* **WORK INSTRUCTIONS**
From the first line down to the one containing "a lot of money.", reproduce the entries below exactly and leave out the pictures.
INPUT DATA START
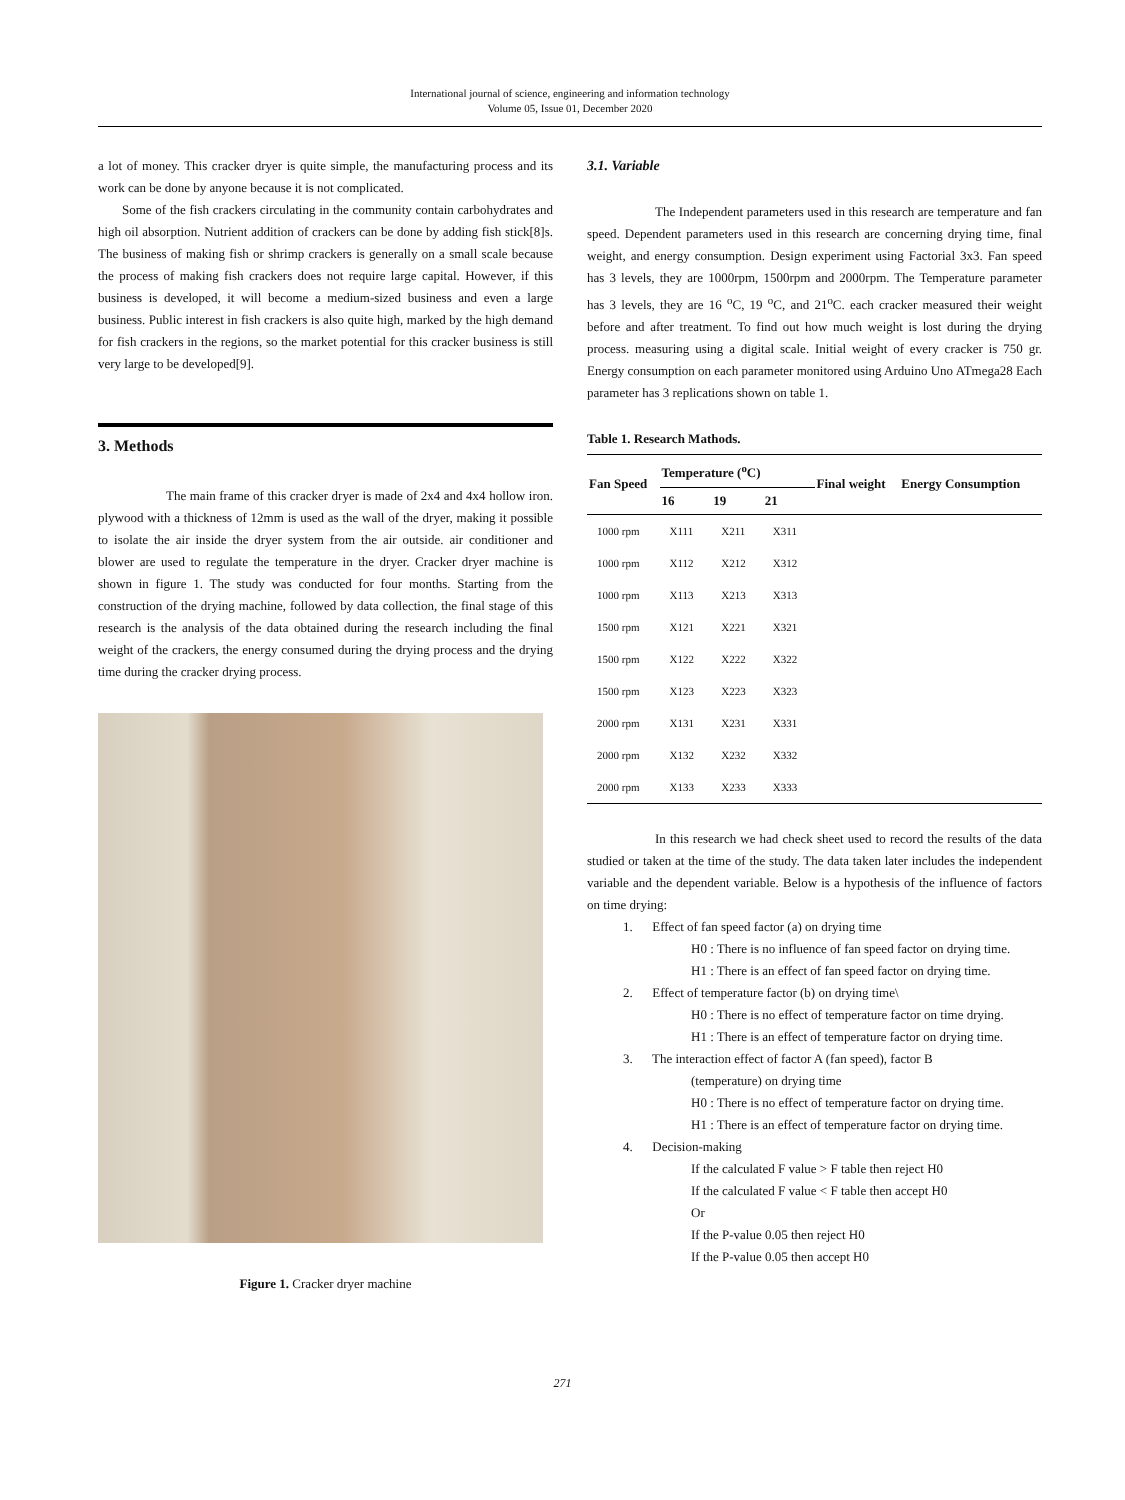International journal of science, engineering and information technology
Volume 05, Issue 01, December 2020
a lot of money. This cracker dryer is quite simple, the manufacturing process and its work can be done by anyone because it is not complicated.
Some of the fish crackers circulating in the community contain carbohydrates and high oil absorption. Nutrient addition of crackers can be done by adding fish stick[8]s. The business of making fish or shrimp crackers is generally on a small scale because the process of making fish crackers does not require large capital. However, if this business is developed, it will become a medium-sized business and even a large business. Public interest in fish crackers is also quite high, marked by the high demand for fish crackers in the regions, so the market potential for this cracker business is still very large to be developed[9].
3. Methods
The main frame of this cracker dryer is made of 2x4 and 4x4 hollow iron. plywood with a thickness of 12mm is used as the wall of the dryer, making it possible to isolate the air inside the dryer system from the air outside. air conditioner and blower are used to regulate the temperature in the dryer. Cracker dryer machine is shown in figure 1. The study was conducted for four months. Starting from the construction of the drying machine, followed by data collection, the final stage of this research is the analysis of the data obtained during the research including the final weight of the crackers, the energy consumed during the drying process and the drying time during the cracker drying process.
Figure 1. Cracker dryer machine
3.1. Variable
The Independent parameters used in this research are temperature and fan speed. Dependent parameters used in this research are concerning drying time, final weight, and energy consumption. Design experiment using Factorial 3x3. Fan speed has 3 levels, they are 1000rpm, 1500rpm and 2000rpm. The Temperature parameter has 3 levels, they are 16 <sup>o</sup>C, 19 <sup>o</sup>C, and 21<sup>o</sup>C. each cracker measured their weight before and after treatment. To find out how much weight is lost during the drying process. measuring using a digital scale. Initial weight of every cracker is 750 gr. Energy consumption on each parameter monitored using Arduino Uno ATmega28 Each parameter has 3 replications shown on table 1.
Table 1. Research Mathods.
| Fan Speed | Temperature (<sup>o</sup>C) | | | Final weight | Energy Consumption |
| --- | --- | --- | --- | --- | --- |
| | 16 | 19 | 21 | | |
| 1000 rpm | X111 | X211 | X311 | | |
| 1000 rpm | X112 | X212 | X312 | | |
| 1000 rpm | X113 | X213 | X313 | | |
| 1500 rpm | X121 | X221 | X321 | | |
| 1500 rpm | X122 | X222 | X322 | | |
| 1500 rpm | X123 | X223 | X323 | | |
| 2000 rpm | X131 | X231 | X331 | | |
| 2000 rpm | X132 | X232 | X332 | | |
| 2000 rpm | X133 | X233 | X333 | | |
In this research we had check sheet used to record the results of the data studied or taken at the time of the study. The data taken later includes the independent variable and the dependent variable. Below is a hypothesis of the influence of factors on time drying:
1. Effect of fan speed factor (a) on drying time
H0 : There is no influence of fan speed factor on drying time.
H1 : There is an effect of fan speed factor on drying time.
2. Effect of temperature factor (b) on drying time\
H0 : There is no effect of temperature factor on time drying.
H1 : There is an effect of temperature factor on drying time.
3. The interaction effect of factor A (fan speed), factor B
(temperature) on drying time
H0 : There is no effect of temperature factor on drying time.
H1 : There is an effect of temperature factor on drying time.
4. Decision-making
If the calculated F value > F table then reject H0
If the calculated F value < F table then accept H0
Or
If the P-value 0.05 then reject H0
If the P-value 0.05 then accept H0
271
INPUT DATA END
* **TASK OUTPUT**
International journal of science, engineering and information technology
Volume 05, Issue 01, December 2020
a lot of money. This cracker dryer is quite simple, the manufacturing process and its work can be done by anyone because it is not complicated.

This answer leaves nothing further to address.